Snack: golden delicious apple
Lunch: 2 turkey patties w/fat free American cheese, corn, and blackeye peas
Dinner: Chinese food (fried rice, various meats, lo mein)
Exercise: 1/4 mi walk, 30 mins pilates, 15 push-ups, 40 arm curls
Since we started this diet, my love for onions has grown exponentially. They add so much amazing flavor to every meal and are so easy to prepare. We put them in everything, from eggs to salads to mixed vegetable stir-fries to pot roast to, well, just sauteed onions as a side dish. I buy a bag of onions every week and we still somehow manage to run out before the next grocery run. It's gotten to the point where the smell of the onions I cut in the morning for my eggs sticks on my hands all day... And the smell comforts me. I know that sounds sick, but I just have grown to love them so much.

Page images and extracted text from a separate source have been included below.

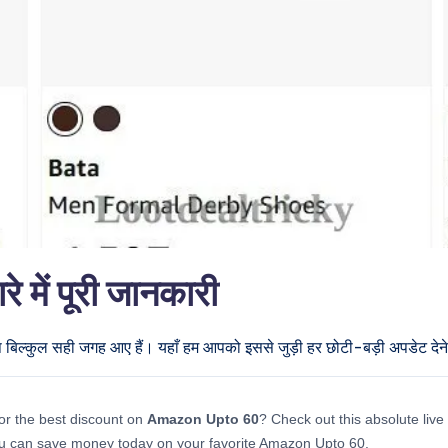
ें पूरी जानकारी
प बिल्कुल सही जगह आए हैं। यहाँ हम आपको इससे जुड़ी हर छोटी-बड़ी अपडेट देने 
or the best discount on
Amazon Upto 60
? Check out this absolute live 
u can save money today on your favorite Amazon Upto 60.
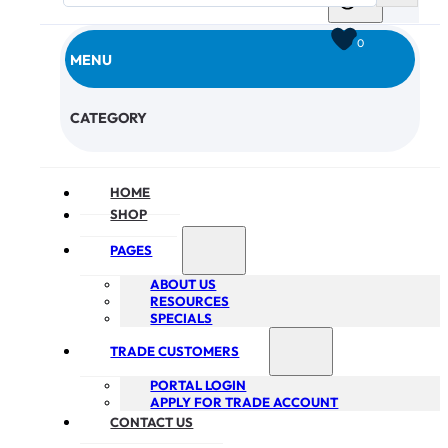
0
MENU
CHECKOUT
CATEGORY
HOME
SHOP
PAGES
ABOUT US
RESOURCES
SPECIALS
TRADE CUSTOMERS
PORTAL LOGIN
APPLY FOR TRADE ACCOUNT
CONTACT US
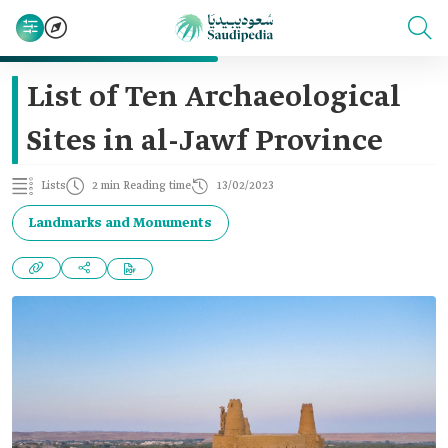
List of Ten Archaeological
Sites in al-Jawf Province
Lists
2 min Reading time
13/02/2023
Landmarks and Monuments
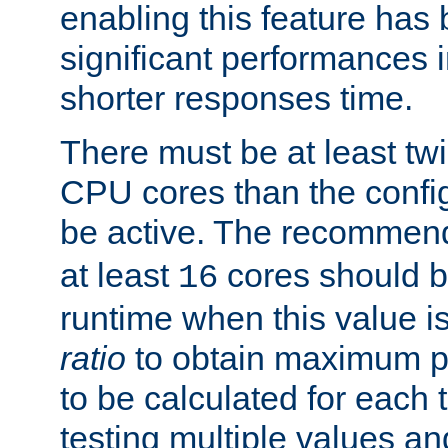
enabling this feature has
significant performances
shorter responses time.
There must be at least tw
CPU cores than the conf
be active. The recomme
at least
cores should b
16
runtime when this value is
ratio
to obtain maximum 
to be calculated for each 
testing multiple values a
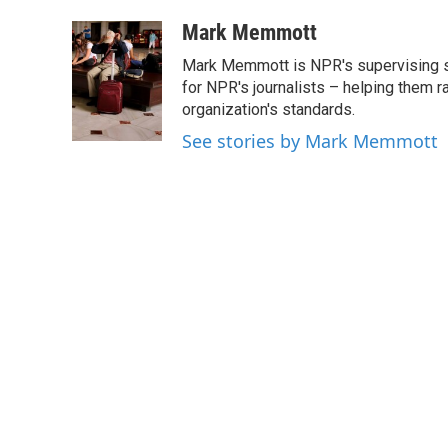
a
w
i
m
c
i
n
a
Mark Memmott
e
t
k
i
Mark Memmott is NPR's supervising seni
b
t
e
l
o
e
d
for NPR's journalists – helping them r
o
r
I
organization's standards.
k
n
See stories by Mark Memmott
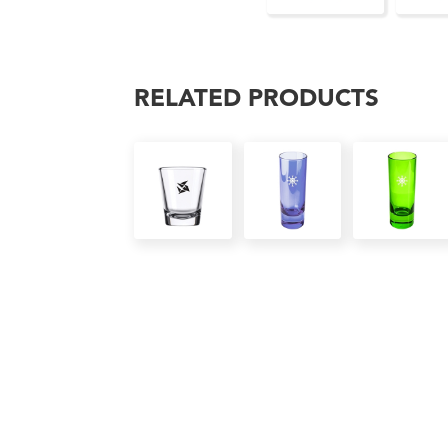
RELATED PRODUCTS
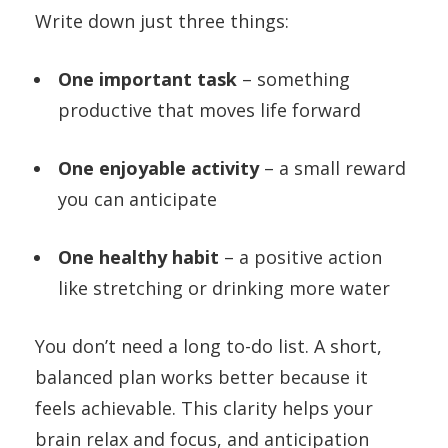
Write down just three things:
One important task
– something
productive that moves life forward
One enjoyable activity
– a small reward
you can anticipate
One healthy habit
– a positive action
like stretching or drinking more water
You don’t need a long to-do list. A short,
balanced plan works better because it
feels achievable. This clarity helps your
brain relax and focus, and anticipation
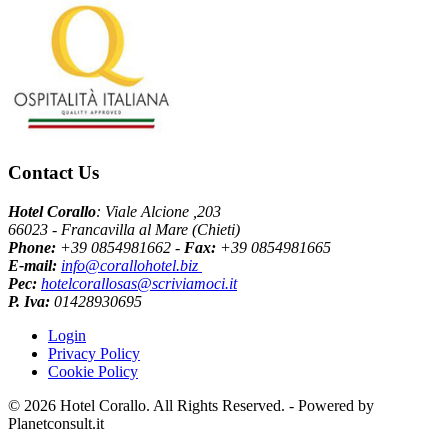
Contact Us
Hotel Corallo
: Viale Alcione ,203
66023 - Francavilla al Mare (Chieti)
Phone:
+39 0854981662 -
Fax:
+39 0854981665
E-mail:
info@corallohotel.biz
Pec:
hotelcorallosas@scriviamoci.it
P. Iva:
01428930695
Login
Privacy Policy
Cookie Policy
© 2026 Hotel Corallo. All Rights Reserved. - Powered by
Planetconsult.it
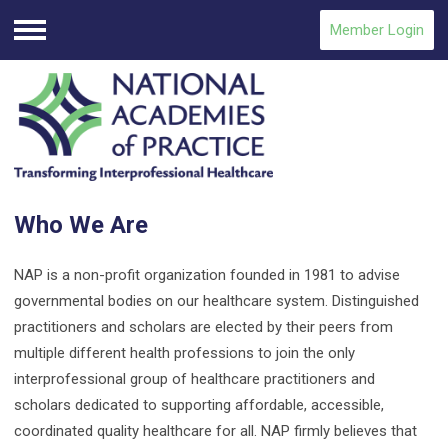
Member Login
Menu
Who We Are
NAP is a non-profit organization founded in 1981 to advise
governmental bodies on our healthcare system. Distinguished
practitioners and scholars are elected by their peers from
multiple different health professions to join the only
interprofessional group of healthcare practitioners and
scholars dedicated to supporting affordable, accessible,
coordinated quality healthcare for all. NAP firmly believes that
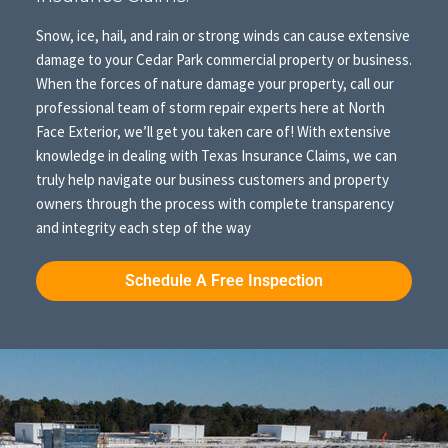
Snow, ice, hail, and rain or strong winds can cause extensive
damage to your Cedar Park commercial property or business.
When the forces of nature damage your property, call our
professional team of storm repair experts here at North
Face Exterior, we’ll get you taken care of! With extensive
knowledge in dealing with Texas Insurance Claims, we can
truly help navigate our business customers and property
owners through the process with complete transparency
and integrity each step of the way
Schedule A Free Inspection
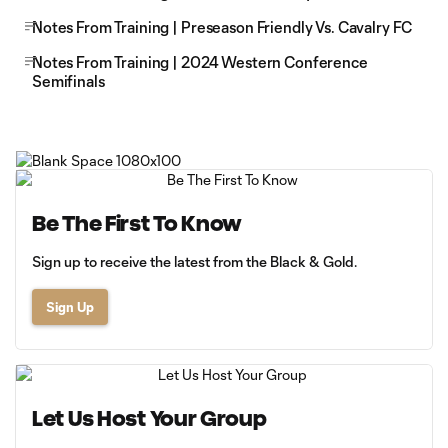
Notes From Training | Preseason Friendly Vs. Cavalry FC
Notes From Training | 2024 Western Conference
Semifinals
Be The First To Know
Sign up to receive the latest from the Black & Gold.
Sign Up
Let Us Host Your Group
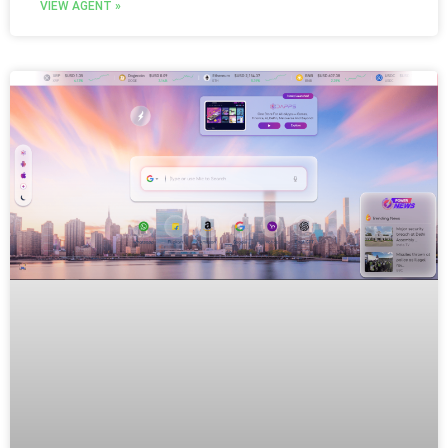
VIEW AGENT »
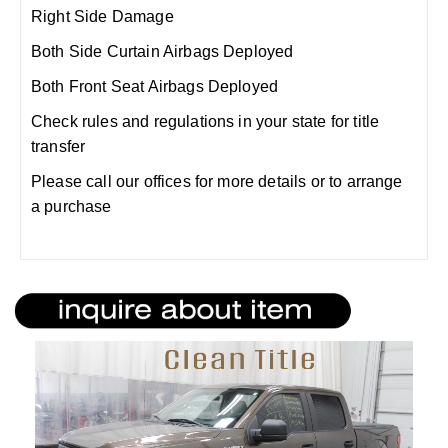
Right Side Damage
Both Side Curtain Airbags Deployed
Both Front Seat Airbags Deployed
Check rules and regulations in your state for title
transfer
Please call our offices for more details or to arrange
a purchase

Today I've been thinking about the cliche metaphor of peeling back layers of yourself like peeling off the layers of an onion. I mean, we've all seen Shrek, right? You know what I'm talking about. I'm realizing more and more the symbolism between onions and weight loss.
Okay, bear with me. This might not be a good post to read if you've never visited my blog before. Cos it's about to get strange.
Onions are really ugly on the outside. Kind of like how I felt about myself before I started this weight loss journey. Not necessarily that I was ugly... But what I was doing to my body and how I thought about food was just that: Ugly. The outside of an onion is garbage. It needs to be removed so you can utilize the good stuff underneath. It's kind of like a protective layer for what's hiding inside. Almost like how I was using this extra weight as a guard so that I didn't have to deal with why I was gaining weight. Why I was mistreating my body. Why I wasn't living to my full potential. Why I ate uncontrollably, even when I was full. The outside wall I built up was garbage, and I needed to throw it out so I could utilize all the good stuff I have inside.
Little by little that outside layer is coming off. It's not completely gone. I still have lapses in judgment when I forget what my goal is and that layer sticks on a little longer. As the layers fall away, though, and as the weight comes off, I pray that I get to know and love myself that much more. I pray that through the struggles and victories I face over the next months and years of my recovery from this addiction I can pull myself closer to God. I know that it is His strength I have to rely on to pull that layer off completely. Because he knows about all the good stuff I've got hiding underneath and I know He's ready for me to use it.